AAHomecare announced recently that the industry's champions in the House of Representatives had introduced H.R. 8158, a bill that would eliminate the budget neutrality requirement for home oxygen therapy. The association says the House Energy and Commerce Committee requested that the provision be peeled away from the other provisions in H.R. 2771 - those other provisions being, making permanent the 50/50 blended reimbursement rates in rural areas and introducing a 75/25 blended reimbursement rate in non-rural, non-bid areas.
The committee chose to separate the budget neutrality provision, because it knew that the other provisions would weigh it down, especially since those other provisions are technically already in place through the end of the year (50/50) and through the PHE (75/25).
Where we got frustrated - besides keeping track of it all - was with this approach of chipping away at bad policy.

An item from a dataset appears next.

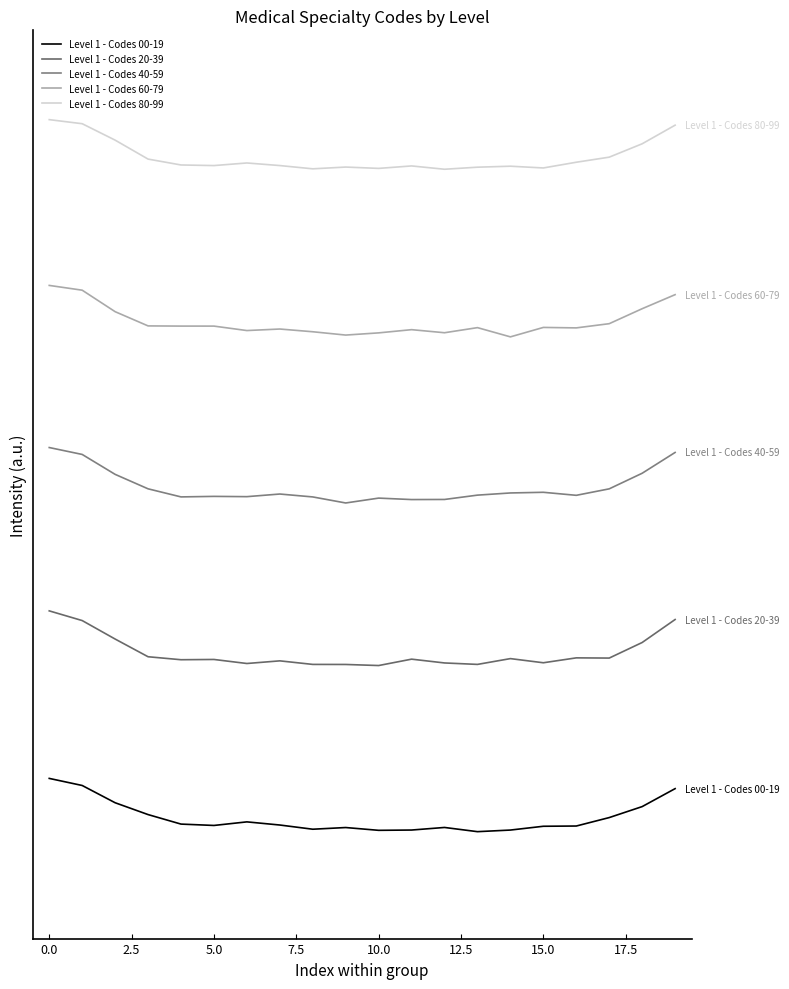

Does the chart display data point markers on the line(s)?

No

Industry stakeholders and their champions have become accustomed to this approach. The blended rates in and of themselves are an attempt to chip away at competitive bidding rates that are unsustainable, particularly in rural and non-rural, non bid areas.
Then take accessories for complex rehab wheelchairs. CMS did away with bid pricing for accessories for complex rehab power wheelchairs, but then the agency said its hands were tied when it came to manual wheelchairs because of a technicality. Stakeholders and their champions were able to pause bid pricing for accessories for complex rehab manual wheelchairs for 18 months - chip, chip, chip - and now they're trying to make that permanent.
See, frustrating.
But as Cara Bachenheimer told me, something is better than nothing, and in the case of the H.R. 8158, it's a “huge step” to ameliorate a requirement that has created a “double dip” reduction in reimbursement for oxygen.
And it's really a testament to stakeholders - not only AAHomecare, VGM, and state and regional associations, but also the providers that are making the calls and sending the emails - and their champions in Congress that we're here. They won't stop chipping away, breaking up bad policy until what's left, when put back together, has some semblance of sustainability.